Several years ago I shared the story behind the name as told by a young woman I know, Rose Petoskey:
My name is Noozeen (Rose) Nimkiins (Little Thunder) Petoskey (Rising Sun) and I am Anishinaabek.
Many people would associate the word Petoskey with the souvenir stone found on the northern Lake Michigan shorelines. However, to my family, the word Petoskey represents much more than a souvenir.
In the Odawa language, the word Petoskey (Bii-daa-si-ga) means the rising sun, the day’s first light, or the sun’s first rays moving across the water. The Petoskey stone is a fossilized coral created by impressions made in limestone during the last Michigan ice age. These stones were named “Petoskey” because the impressions resembled the rising sun coming up over the water. Just as the image of the rising sun is implanted within the Petoskey stone, the archaeology of a person’s names is implanted within. All names within our Anishinaabek culture reflect an individual’s personal history. Rocks go deep, but names go much deeper to reveal the stories of the past.
View Anna Lysa’s photo bigger and see more in her Michigan slideshow.
6 thoughts on “Up close with Michigan’s state stone: Hexagonaria percarinata, the Petoskey stone”
Found this very interesting and I learned something new. I will now share this information when my visitors comment on my Petoskey collection.
Love those fossils and this gives the name a new resonance.
Amazing how we can see something so small and never know it’s meaning.

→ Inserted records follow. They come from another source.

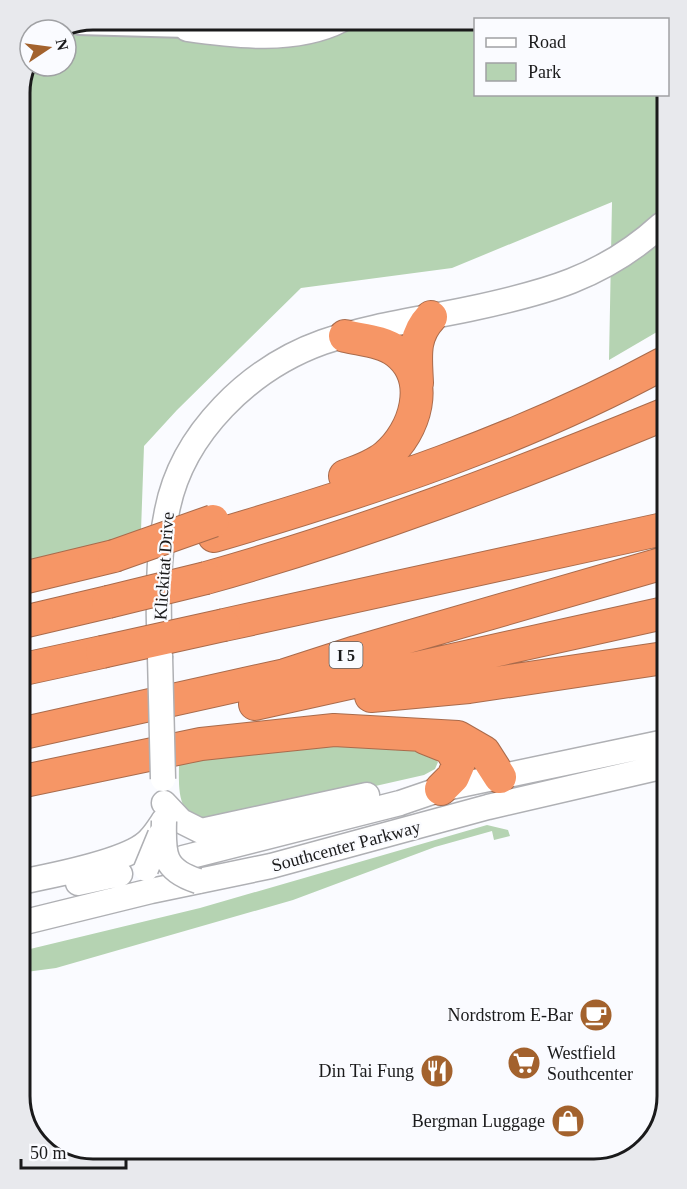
<svg xmlns="http://www.w3.org/2000/svg" width="687" height="1189" viewBox="0 0 687 1189" font-family="'Times New Roman',serif">
	<style>
		.green { fill: #b5d3b2 }
		.lines { fill: none; stroke-linecap: round; stroke-linejoin: round }
		.street-casing { stroke: #afb0b4; stroke-width: 20 }
		.secondary-casing { stroke: #afb0b4; stroke-width: 27 }
		.highway-casing { stroke: #a96b4c; stroke-width: 34 }
		.street { stroke: #fff; stroke-width: 16 }
		.secondary { stroke: #fff; stroke-width: 24 }
		.highway { stroke: #f69666; stroke-width: 32 }
		.secondary-bridge-casing { stroke: #afb0b4; stroke-width: 27; stroke-linecap: butt }
		.highway-bridge-casing { stroke: #a96b4c; stroke-width: 34; stroke-linecap: butt }
		.secondary-bridge { stroke: #fff; stroke-width: 24 }
		.highway-bridge { stroke: #f69666; stroke-width: 32 }
		.labels { text-anchor: middle; dominant-baseline: central; stroke-width: 4.5; stroke-linejoin: round; paint-order: stroke }
		.shield { fill: #fafbff; stroke: #5d5e5f; stroke-width: 1.5 }
		.shield-label { font-size: 16px; font-weight: bold; fill: #1a1a1b }
		.street-label { font-size: 18px; fill: #1a1a1b; stroke: #fafbff }
		.poi-label { font-size: 18px; fill: #1a1a1b; stroke: #fafbff; text-anchor: end }
		.rim { fill: none; stroke: #1a1a1b; stroke-width: 3 }
	</style>
	<rect width="100%" height="100%" fill="#fafbff"/>
	<path class="green" d="M93,20H475L476,94L660,95L662,329L609,360L612,202L452,268L301,288L177,410L144,446L141,531L106,543L23,564L20,88L30,65L66,66V30Z
		M294,745H351L426,751L438,762L435,769L424,775L216,822C175,820 179,792 179,760Z
		M487,825L508,830L510,836L494,840L492,831L435,847L293,900L56,968L26,972V950L200,908Z"/>
	<g class="lines">
		<g class="street-casing">
			<path id="street" d="M78,26L187,29"/>
		</g>
		<g class="secondary-casing">
			<path id="secondary" d="M187,20V29C235,36 296,43 341,20
				M160,656C158,608 157,559 167,511C182,433 250,368 323,342C370,326 421,319 469,309C544,293 603,278 661,225
				M164,803L181,821L201,831L367,795
				M183,858L400,803L441,789L665,742
				M25,881C54,875 131,861 150,839C155,834 160,826 164,820
				M78,883L120,874
				M25,922L151,891L271,866L488,807L665,766"/>
		</g>
		<g class="highway-casing">
			<path id="highway" d="M417,383C416,358 412,337 431,317
				M345,476C359,471 374,466 386,456C415,432 432,379 397,352C383,341 362,340 345,336
				M214,536C367,491 522,440 662,364
				M23,578L114,556
				M206,578C363,534 512,477 663,415
				M23,622L108,602
				M224,625L663,529
				M24,669L102,652
				M371,696L469,687L664,658
				M255,704L664,613
				M24,733L285,675L356,652L664,563
				M425,738L450,748L459,763L453,777L441,789
				M24,781L201,744L334,730L458,737L484,752L500,777"/>
		</g>
		<use href="#street" class="street"/>
		<use href="#secondary" class="secondary"/>
		<use href="#highway" class="highway"/>
		<g class="secondary-bridge-casing">
			<path id="secondary-bridge" d="M160,656L163,779
				M164,821C163,854 163,870 198,881
				M146,869L160,835"/>
		</g>
		<g class="highway-bridge-casing">
			<path id="highway-bridge" d="M114,556L213,521
				M108,602L206,578
				M102,652L224,625"/>
		</g>
		<use href="#secondary-bridge" class="secondary-bridge"/>
		<use href="#highway-bridge" class="highway-bridge"/>
	</g>
	<defs>
		<g id="cafe-disc" transform="scale(1.725)"><circle r="9.5" fill="#a3622d" stroke="#fafbff"/><path d="M-5.5-4.5H6V0H3Q3 3.5 0 3.5H-2.5Q-5.5 3.5-5.5 0ZM3-3.2v2h1.7v-2ZM-6 4.5H4V6H-6Z" fill="#fff"/></g>
		<g id="supermarket-disc" transform="scale(1.725)"><circle r="9.5" fill="#a3622d" stroke="#fafbff"/><path d="M-6-5.5h2.5l.6 2H6L4.5 2H-2.5L-4.4-4H-6ZM-1.5 3.2a1.3 1.3 0 1 0 .1 0ZM3 3.2a1.3 1.3 0 1 0 .1 0Z" fill="#fff"/></g>
		<g id="restaurant-disc" transform="scale(1.725)"><circle r="9.5" fill="#a3622d" stroke="#fafbff"/><path d="M-5-6h1v4h1v-4h1v4h1v-4h1v5L-1.5 .5V6h-2V.5L-5-1ZM5-6V6H3V1.5H1.5Q1.5-4 5-6Z" fill="#fff"/></g>
		<g id="shop-disc" transform="scale(1.725)"><circle r="9.5" fill="#a3622d" stroke="#fafbff"/><path d="M-5-2.5h2.3a2.7 3.5 0 0 1 5.4 0H5L5.5 6h-11ZM-1.5-2.5h3a1.5 2.3 0 0 0-3 0Z" fill="#fff"/></g>
	</defs>
	<g fill-rule="evenodd">
		<use href="#cafe-disc" x="596" y="1015"/>
		<use href="#supermarket-disc" x="524" y="1063"/>
		<use href="#restaurant-disc" x="437" y="1071"/>
		<use href="#shop-disc" x="568" y="1121"/>
	</g>
	<g class="labels">
		<rect class="shield" x="329.5" y="642" width="33" height="26" rx="4.5"/>
		<g class="shield-label">
			<text x="346" y="655">I 5</text>
		</g>
		<g class="street-label">
			<text transform="translate(164 566) rotate(-86)">Klickitat Drive</text>
			<text transform="translate(346 846) rotate(-15)">Southcenter Parkway</text>
		</g>
		<g class="poi-label">
			<text x="573" y="1015">Nordstrom E-Bar</text>
			<text x="547" y="1053" text-anchor="start">Westfield<tspan x="547" dy="21">Southcenter</tspan></text>
			<text x="414" y="1071">Din Tai Fung</text>
			<text x="545" y="1121">Bergman Luggage</text>
		</g>
	</g>
	<path d="M0 0H687V1189H0ZM93 30H594A63 63 0 0 1 657 93V1096A63 63 0 0 1 594 1159H93A63 63 0 0 1 30 1096V93A63 63 0 0 1 93 30Z" fill="#e8e9ed" fill-rule="evenodd"/>
	<path class="rim" d="M93 30H594A63 63 0 0 1 657 93V1096A63 63 0 0 1 594 1159H93A63 63 0 0 1 30 1096V93A63 63 0 0 1 93 30Z"/>
	<rect x="474" y="18" width="195" height="78" fill="#fafbff" stroke="#a0a1a4" stroke-width="1.5"/>
	<rect x="486" y="38" width="30" height="9" fill="#ffffff" stroke="#a0a1a4" stroke-width="1.5"/>
	<text x="528" y="48" font-size="18" fill="#1a1a1b">Road</text>
	<rect x="486" y="63" width="30" height="18" fill="#b5d3b2" stroke="#a0a1a4" stroke-width="1.5"/>
	<text x="528" y="78" font-size="18" fill="#1a1a1b">Park</text>
	<g transform="translate(48 48) rotate(77)"><circle r="28" fill="#fafbff" stroke="#a0a1a4" stroke-width="1.5"/>
	<path d="M0-4.5L10 22L0 15L-10 22Z" fill="#a3622d"/>
	<text y="-9" font-size="16" font-weight="bold" text-anchor="middle" fill="#1a1a1b">N</text>
	</g>
	<path d="M21 1159v9h105v-9" fill="none" stroke="#1a1a1b" stroke-width="3"/>
	<text x="30" y="1159" font-size="18" fill="#1a1a1b" stroke="#fafbff" stroke-width="4.5" paint-order="stroke">50 m</text>
</svg>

Thanks for sharing!
Thanks for the comments!!
Brilliant interpretation of indigenous peoples whose lands and customs and identities reflect how we must all cherish what nature has entrusted to all human kind to keep sacred.
I want to go to Michigan. Everything seems like something I need to check out. My husband the closet archaeologist and historian needs to search for one of these rocks.